◆ **EXERCISE BRIEF**: Reproduce the following page extract on bird seed caching at feeders word for word, in full.

Of course, these large patterns are the result of many individual birds each making its own decisions about how to survive the winter. To get down to that level of detail, Project Feederwatch leader David Bonter uses special leg tags that record every visit a bird makes to an array of computerized feeders. Since 2010, he has banded more than 200 birds and recorded some three million feeder visits.

The first year of the project opened his eyes to the true scale of seed caching. Many bird watchers notice an uptick in feeder traffic in fall, but Bonter’s huge dataset offered hard numbers. Starting in August 2010, Bonter’s tagged birds quadrupled their visits to feeders. Individual chickadees and titmice were taking away up to 200 sunflower seeds per day—far more than they could eat. They spent August through October caching sunflower seeds for the upcoming winter.

The next year showed Bonter how seamlessly birds can adjust to changing conditions. “There were berries on everything, seeds on everything, and it was just an amazing summer,” he said. Ash trees went particularly gonzo, turning out a bumper crop of papery brown seeds.

The same birds that had been busy caching sunflower seeds a year earlier were now uninterested. So few came to the feeders that Bonter’s students couldn’t even catch birds to put new tags on them. “It was the most frustrating thing,” he said. “All the chickadees were up at the top of the ash trees just happy as could be.”

◆ **Records from a dataset**:
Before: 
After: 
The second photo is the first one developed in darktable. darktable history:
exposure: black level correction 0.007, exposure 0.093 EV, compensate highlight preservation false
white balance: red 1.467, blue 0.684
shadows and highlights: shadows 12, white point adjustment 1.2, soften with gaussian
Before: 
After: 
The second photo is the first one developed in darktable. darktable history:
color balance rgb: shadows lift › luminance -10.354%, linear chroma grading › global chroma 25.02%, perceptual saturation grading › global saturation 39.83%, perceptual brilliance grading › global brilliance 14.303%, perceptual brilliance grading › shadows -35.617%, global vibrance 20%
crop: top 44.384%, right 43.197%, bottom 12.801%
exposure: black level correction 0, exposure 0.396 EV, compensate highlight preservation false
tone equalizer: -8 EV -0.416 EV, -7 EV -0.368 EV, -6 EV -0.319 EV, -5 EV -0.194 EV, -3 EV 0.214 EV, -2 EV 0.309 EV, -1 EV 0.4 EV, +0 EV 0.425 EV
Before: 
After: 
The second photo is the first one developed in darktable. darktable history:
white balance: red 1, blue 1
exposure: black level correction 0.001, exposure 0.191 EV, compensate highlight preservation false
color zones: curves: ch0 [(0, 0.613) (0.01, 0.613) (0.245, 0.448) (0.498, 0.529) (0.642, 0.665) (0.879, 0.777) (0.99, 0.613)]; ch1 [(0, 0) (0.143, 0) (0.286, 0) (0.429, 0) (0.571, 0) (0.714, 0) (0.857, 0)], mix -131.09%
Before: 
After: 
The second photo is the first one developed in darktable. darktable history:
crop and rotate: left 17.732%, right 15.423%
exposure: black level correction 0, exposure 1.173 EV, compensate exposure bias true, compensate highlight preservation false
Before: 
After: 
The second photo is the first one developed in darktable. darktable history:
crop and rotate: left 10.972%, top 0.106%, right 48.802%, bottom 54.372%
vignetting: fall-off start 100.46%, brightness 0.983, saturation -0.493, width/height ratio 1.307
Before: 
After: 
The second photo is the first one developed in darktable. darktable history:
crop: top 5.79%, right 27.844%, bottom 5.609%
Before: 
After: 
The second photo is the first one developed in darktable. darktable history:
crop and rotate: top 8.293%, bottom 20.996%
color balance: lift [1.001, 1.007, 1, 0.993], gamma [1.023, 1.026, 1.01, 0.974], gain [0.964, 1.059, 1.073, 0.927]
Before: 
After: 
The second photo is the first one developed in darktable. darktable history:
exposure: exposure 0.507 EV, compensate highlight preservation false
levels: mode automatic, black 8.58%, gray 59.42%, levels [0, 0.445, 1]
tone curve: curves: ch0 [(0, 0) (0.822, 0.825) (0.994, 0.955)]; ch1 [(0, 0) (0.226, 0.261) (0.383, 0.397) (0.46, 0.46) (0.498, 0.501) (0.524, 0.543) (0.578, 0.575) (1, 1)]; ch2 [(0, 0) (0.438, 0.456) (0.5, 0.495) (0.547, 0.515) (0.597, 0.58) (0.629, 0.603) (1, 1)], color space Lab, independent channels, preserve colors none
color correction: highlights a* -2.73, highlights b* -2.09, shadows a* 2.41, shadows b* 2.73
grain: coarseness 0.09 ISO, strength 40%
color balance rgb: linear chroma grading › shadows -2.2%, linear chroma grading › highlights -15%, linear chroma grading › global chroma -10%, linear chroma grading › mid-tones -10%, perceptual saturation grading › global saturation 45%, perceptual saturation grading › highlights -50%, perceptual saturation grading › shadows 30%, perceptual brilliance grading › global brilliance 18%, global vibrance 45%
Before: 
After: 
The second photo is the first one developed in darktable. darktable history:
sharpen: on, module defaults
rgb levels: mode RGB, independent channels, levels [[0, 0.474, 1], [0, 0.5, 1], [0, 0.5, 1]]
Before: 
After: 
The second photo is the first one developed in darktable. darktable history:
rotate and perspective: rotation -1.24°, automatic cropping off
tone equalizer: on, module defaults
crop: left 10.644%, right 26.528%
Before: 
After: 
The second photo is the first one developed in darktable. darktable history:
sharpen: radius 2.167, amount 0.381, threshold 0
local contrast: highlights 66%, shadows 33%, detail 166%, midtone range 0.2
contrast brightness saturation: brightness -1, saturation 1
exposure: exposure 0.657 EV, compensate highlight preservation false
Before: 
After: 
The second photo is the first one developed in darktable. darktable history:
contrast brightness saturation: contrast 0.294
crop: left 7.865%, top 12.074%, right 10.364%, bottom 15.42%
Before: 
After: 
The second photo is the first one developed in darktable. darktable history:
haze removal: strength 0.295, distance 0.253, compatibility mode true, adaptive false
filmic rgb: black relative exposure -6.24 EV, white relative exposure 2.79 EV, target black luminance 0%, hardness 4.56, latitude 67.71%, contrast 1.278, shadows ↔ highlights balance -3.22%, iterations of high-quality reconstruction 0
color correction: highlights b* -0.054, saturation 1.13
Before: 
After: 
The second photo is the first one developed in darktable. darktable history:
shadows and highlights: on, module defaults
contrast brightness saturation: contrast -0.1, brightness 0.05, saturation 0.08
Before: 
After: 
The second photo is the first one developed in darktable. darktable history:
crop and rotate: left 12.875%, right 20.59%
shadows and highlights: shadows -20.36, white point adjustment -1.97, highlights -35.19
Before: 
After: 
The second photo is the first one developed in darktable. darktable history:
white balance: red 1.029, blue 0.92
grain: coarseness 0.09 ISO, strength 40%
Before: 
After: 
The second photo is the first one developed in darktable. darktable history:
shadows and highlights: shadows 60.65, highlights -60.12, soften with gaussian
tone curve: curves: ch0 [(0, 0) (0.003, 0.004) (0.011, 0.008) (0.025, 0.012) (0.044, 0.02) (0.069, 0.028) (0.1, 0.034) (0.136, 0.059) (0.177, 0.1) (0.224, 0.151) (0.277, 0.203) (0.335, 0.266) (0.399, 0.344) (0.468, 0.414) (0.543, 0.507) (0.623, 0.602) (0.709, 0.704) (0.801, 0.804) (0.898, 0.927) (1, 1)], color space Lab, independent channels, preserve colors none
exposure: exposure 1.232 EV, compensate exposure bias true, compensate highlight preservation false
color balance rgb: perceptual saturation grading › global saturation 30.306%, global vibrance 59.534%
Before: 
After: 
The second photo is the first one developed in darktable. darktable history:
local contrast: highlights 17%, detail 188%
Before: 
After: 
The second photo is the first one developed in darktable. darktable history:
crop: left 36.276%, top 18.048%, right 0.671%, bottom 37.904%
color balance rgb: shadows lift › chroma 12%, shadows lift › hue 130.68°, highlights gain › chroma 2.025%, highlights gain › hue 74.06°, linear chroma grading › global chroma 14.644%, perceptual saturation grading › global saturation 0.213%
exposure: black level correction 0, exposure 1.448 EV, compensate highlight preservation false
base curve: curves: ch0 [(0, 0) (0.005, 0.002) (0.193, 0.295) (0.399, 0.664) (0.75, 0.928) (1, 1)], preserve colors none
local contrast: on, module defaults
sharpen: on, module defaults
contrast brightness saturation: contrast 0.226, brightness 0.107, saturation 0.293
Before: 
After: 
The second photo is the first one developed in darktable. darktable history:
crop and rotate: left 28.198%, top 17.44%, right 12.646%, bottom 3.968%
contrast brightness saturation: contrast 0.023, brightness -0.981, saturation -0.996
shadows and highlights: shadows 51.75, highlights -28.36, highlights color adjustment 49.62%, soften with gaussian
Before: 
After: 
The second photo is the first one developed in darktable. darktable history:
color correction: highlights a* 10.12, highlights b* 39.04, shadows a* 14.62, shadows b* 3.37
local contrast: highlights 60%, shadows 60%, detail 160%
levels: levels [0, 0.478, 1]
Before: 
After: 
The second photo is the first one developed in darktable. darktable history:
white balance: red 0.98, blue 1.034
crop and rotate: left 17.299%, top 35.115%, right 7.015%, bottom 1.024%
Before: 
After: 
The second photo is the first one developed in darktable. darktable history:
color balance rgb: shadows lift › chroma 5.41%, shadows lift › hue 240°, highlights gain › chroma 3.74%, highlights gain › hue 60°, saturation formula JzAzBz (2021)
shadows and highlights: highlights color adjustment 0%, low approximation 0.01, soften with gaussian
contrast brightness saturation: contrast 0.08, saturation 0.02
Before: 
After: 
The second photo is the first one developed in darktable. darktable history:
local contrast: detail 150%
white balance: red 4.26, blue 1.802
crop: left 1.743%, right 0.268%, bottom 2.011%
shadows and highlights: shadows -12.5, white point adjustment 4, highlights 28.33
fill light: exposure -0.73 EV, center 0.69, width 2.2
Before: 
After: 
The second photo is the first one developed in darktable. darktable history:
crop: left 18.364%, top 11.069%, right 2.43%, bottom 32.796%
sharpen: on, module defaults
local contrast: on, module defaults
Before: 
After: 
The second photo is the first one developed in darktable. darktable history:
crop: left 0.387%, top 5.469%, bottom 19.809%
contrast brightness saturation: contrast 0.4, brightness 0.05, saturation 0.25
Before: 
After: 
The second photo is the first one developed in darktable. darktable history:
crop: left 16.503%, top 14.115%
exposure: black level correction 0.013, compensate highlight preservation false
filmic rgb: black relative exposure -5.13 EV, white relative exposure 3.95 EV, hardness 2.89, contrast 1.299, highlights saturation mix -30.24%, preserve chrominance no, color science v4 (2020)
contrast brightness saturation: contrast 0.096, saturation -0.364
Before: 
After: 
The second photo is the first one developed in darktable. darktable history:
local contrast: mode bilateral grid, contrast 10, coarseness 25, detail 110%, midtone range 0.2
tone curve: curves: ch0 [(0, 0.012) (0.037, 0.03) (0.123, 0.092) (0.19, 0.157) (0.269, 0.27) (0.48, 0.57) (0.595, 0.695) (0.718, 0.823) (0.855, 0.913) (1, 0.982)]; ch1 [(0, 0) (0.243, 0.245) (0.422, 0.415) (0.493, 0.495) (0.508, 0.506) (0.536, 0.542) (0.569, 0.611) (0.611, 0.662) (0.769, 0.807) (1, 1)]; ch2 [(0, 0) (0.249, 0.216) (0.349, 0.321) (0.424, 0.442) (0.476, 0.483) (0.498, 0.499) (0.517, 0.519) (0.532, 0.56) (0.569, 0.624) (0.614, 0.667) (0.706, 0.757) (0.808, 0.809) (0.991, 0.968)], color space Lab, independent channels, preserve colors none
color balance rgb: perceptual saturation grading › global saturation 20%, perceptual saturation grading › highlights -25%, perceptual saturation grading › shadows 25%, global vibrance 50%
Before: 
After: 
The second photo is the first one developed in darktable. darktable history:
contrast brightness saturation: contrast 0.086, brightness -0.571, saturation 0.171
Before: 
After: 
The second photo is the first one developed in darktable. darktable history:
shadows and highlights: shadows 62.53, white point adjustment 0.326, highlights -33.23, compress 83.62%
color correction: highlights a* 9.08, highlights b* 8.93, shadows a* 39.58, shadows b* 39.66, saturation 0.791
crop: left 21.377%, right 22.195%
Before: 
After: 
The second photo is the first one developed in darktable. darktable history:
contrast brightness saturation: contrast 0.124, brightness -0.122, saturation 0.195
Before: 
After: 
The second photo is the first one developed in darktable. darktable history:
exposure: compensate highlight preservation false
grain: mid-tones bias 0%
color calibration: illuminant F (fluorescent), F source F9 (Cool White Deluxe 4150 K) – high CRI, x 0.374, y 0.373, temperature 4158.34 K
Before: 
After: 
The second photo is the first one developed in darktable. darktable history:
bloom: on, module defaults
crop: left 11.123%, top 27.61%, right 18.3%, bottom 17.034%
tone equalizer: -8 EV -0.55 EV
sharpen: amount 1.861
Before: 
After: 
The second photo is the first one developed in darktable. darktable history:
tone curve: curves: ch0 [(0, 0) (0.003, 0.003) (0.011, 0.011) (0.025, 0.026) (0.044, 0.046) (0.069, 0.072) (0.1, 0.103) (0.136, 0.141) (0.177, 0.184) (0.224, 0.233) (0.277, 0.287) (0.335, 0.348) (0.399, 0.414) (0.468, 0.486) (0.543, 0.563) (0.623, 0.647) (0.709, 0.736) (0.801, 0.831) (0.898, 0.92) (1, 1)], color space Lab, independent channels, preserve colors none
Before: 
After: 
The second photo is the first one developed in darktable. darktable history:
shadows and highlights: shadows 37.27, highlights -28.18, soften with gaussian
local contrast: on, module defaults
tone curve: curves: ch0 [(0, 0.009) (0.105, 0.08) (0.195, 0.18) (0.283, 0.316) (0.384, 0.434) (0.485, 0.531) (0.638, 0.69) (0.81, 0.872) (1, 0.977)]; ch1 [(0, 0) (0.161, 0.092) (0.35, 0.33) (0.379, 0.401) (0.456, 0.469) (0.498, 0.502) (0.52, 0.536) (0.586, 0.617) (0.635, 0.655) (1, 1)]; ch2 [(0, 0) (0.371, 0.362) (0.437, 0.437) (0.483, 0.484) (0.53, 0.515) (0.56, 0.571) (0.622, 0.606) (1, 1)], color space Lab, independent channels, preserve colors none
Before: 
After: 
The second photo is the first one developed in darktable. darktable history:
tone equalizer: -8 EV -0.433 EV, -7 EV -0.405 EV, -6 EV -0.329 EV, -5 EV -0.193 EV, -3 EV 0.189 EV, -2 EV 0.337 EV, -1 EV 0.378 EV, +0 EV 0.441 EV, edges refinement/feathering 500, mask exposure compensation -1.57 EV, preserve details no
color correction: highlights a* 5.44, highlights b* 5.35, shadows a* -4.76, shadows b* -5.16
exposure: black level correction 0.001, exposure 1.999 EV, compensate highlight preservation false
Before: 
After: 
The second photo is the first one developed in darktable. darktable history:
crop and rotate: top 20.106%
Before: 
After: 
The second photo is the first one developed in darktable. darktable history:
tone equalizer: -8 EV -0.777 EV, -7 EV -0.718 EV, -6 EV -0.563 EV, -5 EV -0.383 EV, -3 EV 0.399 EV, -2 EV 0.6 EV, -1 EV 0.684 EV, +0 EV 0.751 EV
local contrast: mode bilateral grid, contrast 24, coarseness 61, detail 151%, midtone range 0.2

◆ **FULL ANSWER**:
Of course, these large patterns are the result of many individual birds each making its own decisions about how to survive the winter. To get down to that level of detail, Project Feederwatch leader David Bonter uses special leg tags that record every visit a bird makes to an array of computerized feeders. Since 2010, he has banded more than 200 birds and recorded some three million feeder visits.

The first year of the project opened his eyes to the true scale of seed caching. Many bird watchers notice an uptick in feeder traffic in fall, but Bonter’s huge dataset offered hard numbers. Starting in August 2010, Bonter’s tagged birds quadrupled their visits to feeders. Individual chickadees and titmice were taking away up to 200 sunflower seeds per day—far more than they could eat. They spent August through October caching sunflower seeds for the upcoming winter.

The next year showed Bonter how seamlessly birds can adjust to changing conditions. “There were berries on everything, seeds on everything, and it was just an amazing summer,” he said. Ash trees went particularly gonzo, turning out a bumper crop of papery brown seeds.

The same birds that had been busy caching sunflower seeds a year earlier were now uninterested. So few came to the feeders that Bonter’s students couldn’t even catch birds to put new tags on them. “It was the most frustrating thing,” he said. “All the chickadees were up at the top of the ash trees just happy as could be.”